On the bridge of the Lusitania Captain William Turner, realising that his ship was doomed, gave the order to ‘abandon ship’. Looking back along her length he saw that all of the starboard lifeboats had swung out and all of the port lifeboats had swung in over the decks making their launch practically impossible. In an attempt to slow down the ship he next ordered a ‘reverse thrust’ with disastrous consequences. Unable to withstand the increased stress some critical valves failed with almost complete loss of boiler pressure leaving the ship without power. In any case the propellers were already beginning to rise out of the water.
Despite the immense practical difficulties, frenzied efforts to launch some starboard lifeboats were partially successful but on the port side there was mayhem. Released lifeboats careered down the steep deck crushing people in their path and dumping passengers into the sea or against solid obstacles. One or two port lifeboats were handled to the side but as soon as an attempt was made to lower them construction rivets which were projecting out from the Lusitania’s side ripped the lifeboats and dumped their passengers into the sea.
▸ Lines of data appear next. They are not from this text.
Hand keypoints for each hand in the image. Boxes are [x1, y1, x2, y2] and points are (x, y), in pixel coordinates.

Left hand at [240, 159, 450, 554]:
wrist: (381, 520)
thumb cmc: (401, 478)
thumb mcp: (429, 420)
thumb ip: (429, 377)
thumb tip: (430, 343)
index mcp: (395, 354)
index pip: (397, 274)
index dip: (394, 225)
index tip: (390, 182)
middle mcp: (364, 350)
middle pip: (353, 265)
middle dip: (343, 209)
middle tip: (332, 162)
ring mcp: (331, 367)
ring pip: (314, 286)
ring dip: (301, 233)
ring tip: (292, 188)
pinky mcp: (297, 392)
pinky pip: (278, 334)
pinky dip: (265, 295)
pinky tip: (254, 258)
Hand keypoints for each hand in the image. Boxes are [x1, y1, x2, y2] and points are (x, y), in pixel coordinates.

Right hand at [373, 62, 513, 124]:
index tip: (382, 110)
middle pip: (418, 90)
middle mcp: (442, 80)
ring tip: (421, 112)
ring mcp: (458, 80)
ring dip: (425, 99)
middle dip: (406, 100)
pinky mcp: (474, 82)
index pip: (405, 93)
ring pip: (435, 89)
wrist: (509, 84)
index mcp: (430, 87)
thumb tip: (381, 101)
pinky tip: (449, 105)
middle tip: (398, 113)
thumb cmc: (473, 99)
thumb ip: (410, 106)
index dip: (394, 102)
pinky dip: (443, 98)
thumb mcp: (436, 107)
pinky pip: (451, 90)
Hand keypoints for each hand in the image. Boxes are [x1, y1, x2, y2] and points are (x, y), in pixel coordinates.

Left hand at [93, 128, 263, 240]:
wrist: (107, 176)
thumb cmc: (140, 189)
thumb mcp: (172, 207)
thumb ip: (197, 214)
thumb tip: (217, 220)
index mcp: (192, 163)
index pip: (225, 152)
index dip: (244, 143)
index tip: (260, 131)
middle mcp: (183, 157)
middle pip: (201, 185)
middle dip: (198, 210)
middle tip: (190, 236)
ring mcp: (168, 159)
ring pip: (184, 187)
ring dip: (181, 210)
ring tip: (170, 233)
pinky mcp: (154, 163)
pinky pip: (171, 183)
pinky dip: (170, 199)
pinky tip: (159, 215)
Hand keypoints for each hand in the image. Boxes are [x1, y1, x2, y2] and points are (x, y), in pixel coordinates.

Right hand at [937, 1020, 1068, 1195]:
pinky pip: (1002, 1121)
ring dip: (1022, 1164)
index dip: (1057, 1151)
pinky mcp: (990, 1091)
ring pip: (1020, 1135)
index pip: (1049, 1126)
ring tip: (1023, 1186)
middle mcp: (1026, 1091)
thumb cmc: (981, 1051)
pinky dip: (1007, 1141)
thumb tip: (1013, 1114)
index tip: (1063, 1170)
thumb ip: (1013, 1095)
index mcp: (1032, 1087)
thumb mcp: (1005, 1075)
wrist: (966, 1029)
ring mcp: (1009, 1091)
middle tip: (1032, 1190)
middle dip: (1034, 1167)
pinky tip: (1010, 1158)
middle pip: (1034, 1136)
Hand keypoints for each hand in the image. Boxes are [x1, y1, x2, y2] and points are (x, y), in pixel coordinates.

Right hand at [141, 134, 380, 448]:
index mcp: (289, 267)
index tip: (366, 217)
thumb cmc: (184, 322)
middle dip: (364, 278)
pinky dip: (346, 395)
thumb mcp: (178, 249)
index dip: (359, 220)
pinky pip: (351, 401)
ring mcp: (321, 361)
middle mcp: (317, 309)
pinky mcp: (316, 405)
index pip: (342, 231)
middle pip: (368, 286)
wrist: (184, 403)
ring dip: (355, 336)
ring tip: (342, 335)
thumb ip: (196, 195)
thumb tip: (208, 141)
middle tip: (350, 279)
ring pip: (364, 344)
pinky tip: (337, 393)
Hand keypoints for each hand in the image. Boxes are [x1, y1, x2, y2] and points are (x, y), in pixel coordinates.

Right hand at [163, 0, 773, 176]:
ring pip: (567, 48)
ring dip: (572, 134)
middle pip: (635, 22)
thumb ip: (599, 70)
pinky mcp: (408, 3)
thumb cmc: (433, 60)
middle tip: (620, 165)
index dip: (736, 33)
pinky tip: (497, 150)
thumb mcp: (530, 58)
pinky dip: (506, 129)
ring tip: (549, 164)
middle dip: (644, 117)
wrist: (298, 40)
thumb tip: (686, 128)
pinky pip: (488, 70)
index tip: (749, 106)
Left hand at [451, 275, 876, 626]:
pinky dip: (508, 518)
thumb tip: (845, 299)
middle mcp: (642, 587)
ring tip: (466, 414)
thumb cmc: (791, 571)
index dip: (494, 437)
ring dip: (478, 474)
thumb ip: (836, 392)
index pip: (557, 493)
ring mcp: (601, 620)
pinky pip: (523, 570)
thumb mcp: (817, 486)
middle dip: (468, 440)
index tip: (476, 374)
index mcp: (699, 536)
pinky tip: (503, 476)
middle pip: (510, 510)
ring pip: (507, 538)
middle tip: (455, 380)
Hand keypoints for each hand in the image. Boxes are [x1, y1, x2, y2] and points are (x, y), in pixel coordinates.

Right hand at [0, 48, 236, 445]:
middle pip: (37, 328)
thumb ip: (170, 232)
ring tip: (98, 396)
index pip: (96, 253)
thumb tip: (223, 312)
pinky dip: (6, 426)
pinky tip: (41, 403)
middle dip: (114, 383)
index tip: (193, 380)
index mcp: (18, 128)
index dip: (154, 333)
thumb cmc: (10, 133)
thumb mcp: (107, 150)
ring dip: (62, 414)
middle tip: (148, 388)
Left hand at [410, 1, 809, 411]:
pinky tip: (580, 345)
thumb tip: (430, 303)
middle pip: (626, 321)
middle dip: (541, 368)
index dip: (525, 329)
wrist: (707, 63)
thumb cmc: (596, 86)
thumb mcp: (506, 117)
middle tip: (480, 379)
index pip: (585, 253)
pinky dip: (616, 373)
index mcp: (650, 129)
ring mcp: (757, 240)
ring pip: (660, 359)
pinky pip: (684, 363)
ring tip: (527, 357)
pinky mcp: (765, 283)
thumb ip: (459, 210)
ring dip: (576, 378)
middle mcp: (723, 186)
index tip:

Suddenly the liner’s forward momentum ceased. Her bows had struck the bottom three hundred feet below. Her stern settled and she slowly slid under the water. The Lusitania was gone. The time was twenty eight minutes past two o’clock. Of the forty eight lifeboats only six were afloat. There were bodies everywhere and people were clinging to any piece of floating wreckage they could reach. The Lusitania carried 1,962 persons in total of which 1,201 perished. Of the 129 children on board, 94 perished. Of the 159 Americans on board, 128 died. The vast majority of passengers and crew were Irish and English of which many perished. People of many other nationalities also lost their lives. Many famous and wealthy people perished on the Lusitania. It was a monumental tragedy with historic repercussions.
6/22/2020 02:54:08 am
No lifeboat slid down the portside boat deck. This story was first told in Colin Simpson's book and wrongly attributed to Albert Bestic. No survivors from that deck mention such events in their accounts. People by and large didn't lose it and panic. When asked to they got out of the boats and the gentlemen assisted the ladies. Ten they waited for further orders that never came. They were still waiting when the sea suddenly rose over the deck as the ship rapidly sank beneath waves.